Conservation of protein sequences among species can also be used to infer how species differ in affinity or how sensitivity in a species of interest varies from model species (Gunnarsson et al. 2008). The aryl hydrocarbon receptor (AhR) presents an example in which differences in the amino acid of the target among avian and fish species result in different binding affinities to dioxin‐like compounds and, as a result, different dose–response relationships at the molecular initiating event (Farmahin et al. 2014; Doering et al. 2015). A qAOP model for activation of AhR leading to embryonic mortality could be extrapolated across multiple species including fish, birds, and other taxa by modifying the molecular initiating event (AhR activation) dose–response function in the model to account for species sensitivity to dioxin‐like compounds (Doering et al. 2013). The analysis of similarity for specific genes and proteins across a few or many species is facilitated by tools such as sequence alignment to predict across species susceptibility (SeqAPass) that look at available sequences from as many species as possible (LaLone et al. 2016). Provided that species‐specific information on molecular initiating events and KERs is available for selected species, a sensitivity distribution and the chemical of interest using a qAOP model could be made.

It is difficult to determine whether slight differences in sequence homology may result in increased or decreased binding affinity and whether those differences are biologically significant. Information on the functional homology of proteins from molecular docking simulations may be more accurate in predicting binding affinity differences when only slight changes are found in protein sequences (Ballester and Mitchell 2010). Sequence similarities can also be used to identify conserved key events in a pathway, providing support that data or modes from one species could be used for another.

Incorporation of toxicokinetic information can be crucial for application of qAOP models in cross‐species extrapolation. Allometric scaling is a simple approach to account for differences in body size and how such differences change concentrations at the target site (Espié et al. 2009). Allometric scaling could be improved by combining it with in vitro data prediction of toxicokinetics (Lavé et al. 1999). However, such scaling may not account for certain differences in the activity and specificity of biotransformation enzymes, protein binding, and other toxicokinetic properties that can cause chemical concentrations to differ considerably among species. As a result, more detailed pharmacokinetic modeling is needed to capture differences in metabolic transformation capacity (Espié et al. 2009).

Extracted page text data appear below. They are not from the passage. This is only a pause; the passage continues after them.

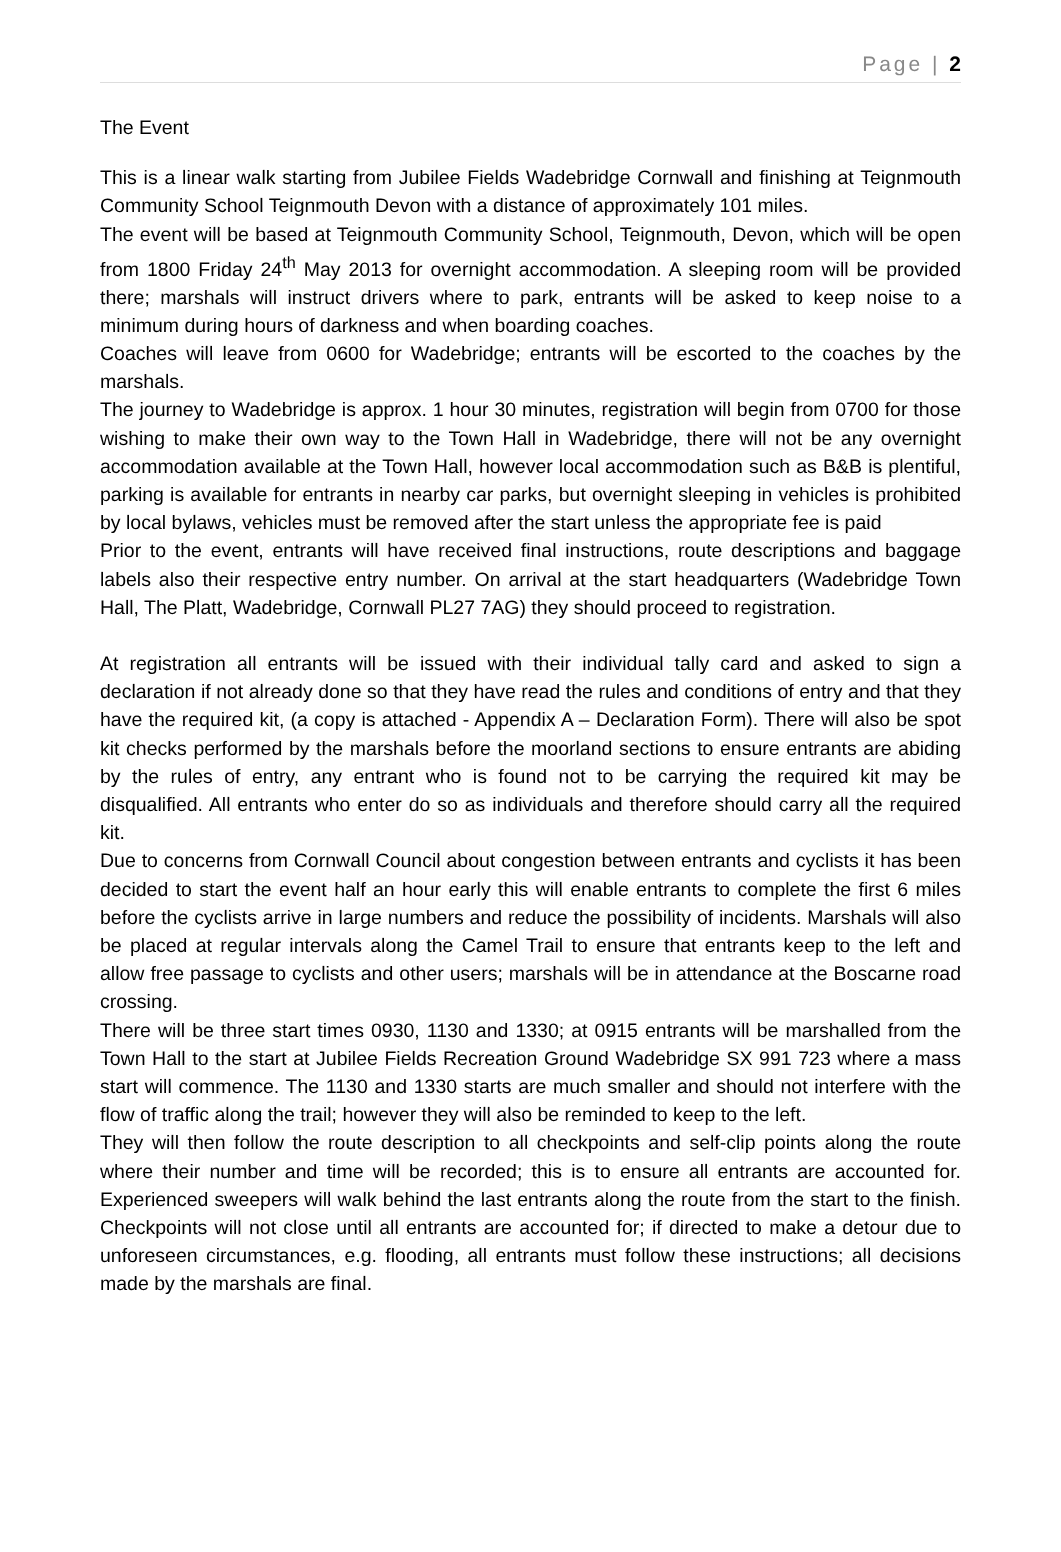Page | 2
The Event
This is a linear walk starting from Jubilee Fields Wadebridge Cornwall and finishing at Teignmouth Community School Teignmouth Devon with a distance of approximately 101 miles.
The event will be based at Teignmouth Community School, Teignmouth, Devon, which will be open from 1800 Friday 24<sup>th</sup> May 2013 for overnight accommodation. A sleeping room will be provided there; marshals will instruct drivers where to park, entrants will be asked to keep noise to a minimum during hours of darkness and when boarding coaches.
Coaches will leave from 0600 for Wadebridge; entrants will be escorted to the coaches by the marshals.
The journey to Wadebridge is approx. 1 hour 30 minutes, registration will begin from 0700 for those wishing to make their own way to the Town Hall in Wadebridge, there will not be any overnight accommodation available at the Town Hall, however local accommodation such as B&B is plentiful, parking is available for entrants in nearby car parks, but overnight sleeping in vehicles is prohibited by local bylaws, vehicles must be removed after the start unless the appropriate fee is paid
Prior to the event, entrants will have received final instructions, route descriptions and baggage labels also their respective entry number. On arrival at the start headquarters (Wadebridge Town Hall, The Platt, Wadebridge, Cornwall PL27 7AG) they should proceed to registration.
At registration all entrants will be issued with their individual tally card and asked to sign a declaration if not already done so that they have read the rules and conditions of entry and that they have the required kit, (a copy is attached - Appendix A – Declaration Form). There will also be spot kit checks performed by the marshals before the moorland sections to ensure entrants are abiding by the rules of entry, any entrant who is found not to be carrying the required kit may be disqualified. All entrants who enter do so as individuals and therefore should carry all the required kit.
Due to concerns from Cornwall Council about congestion between entrants and cyclists it has been decided to start the event half an hour early this will enable entrants to complete the first 6 miles before the cyclists arrive in large numbers and reduce the possibility of incidents. Marshals will also be placed at regular intervals along the Camel Trail to ensure that entrants keep to the left and allow free passage to cyclists and other users; marshals will be in attendance at the Boscarne road crossing.
There will be three start times 0930, 1130 and 1330; at 0915 entrants will be marshalled from the Town Hall to the start at Jubilee Fields Recreation Ground Wadebridge SX 991 723 where a mass start will commence. The 1130 and 1330 starts are much smaller and should not interfere with the flow of traffic along the trail; however they will also be reminded to keep to the left.
They will then follow the route description to all checkpoints and self-clip points along the route where their number and time will be recorded; this is to ensure all entrants are accounted for. Experienced sweepers will walk behind the last entrants along the route from the start to the finish. Checkpoints will not close until all entrants are accounted for; if directed to make a detour due to unforeseen circumstances, e.g. flooding, all entrants must follow these instructions; all decisions made by the marshals are final.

For example, pharmacokinetic modeling was used to extrapolate to humans a rat biologically based computational model for nasal cell carcinoma in formaldehyde‐exposed rats (Conolly et al. 2003). Conolly et al. (2004) adapted the rat model to humans by replacing the model component describing rat nasal airways with components describing the entire respiratory tract in the human model. The resulting inhalation model was then used to predict regional formaldehyde dosimetry throughout the respiratory tract and to link the dosimetry to time‐course effect data on cell division (as a surrogate for cell death); the model was finally used to predict human respiratory tract tumor responses to inhaled formaldehyde. Using this type of approach, models from one species can be extrapolated to another by substituting model components such as the ones describing distribution of formaldehyde in the respiratory system.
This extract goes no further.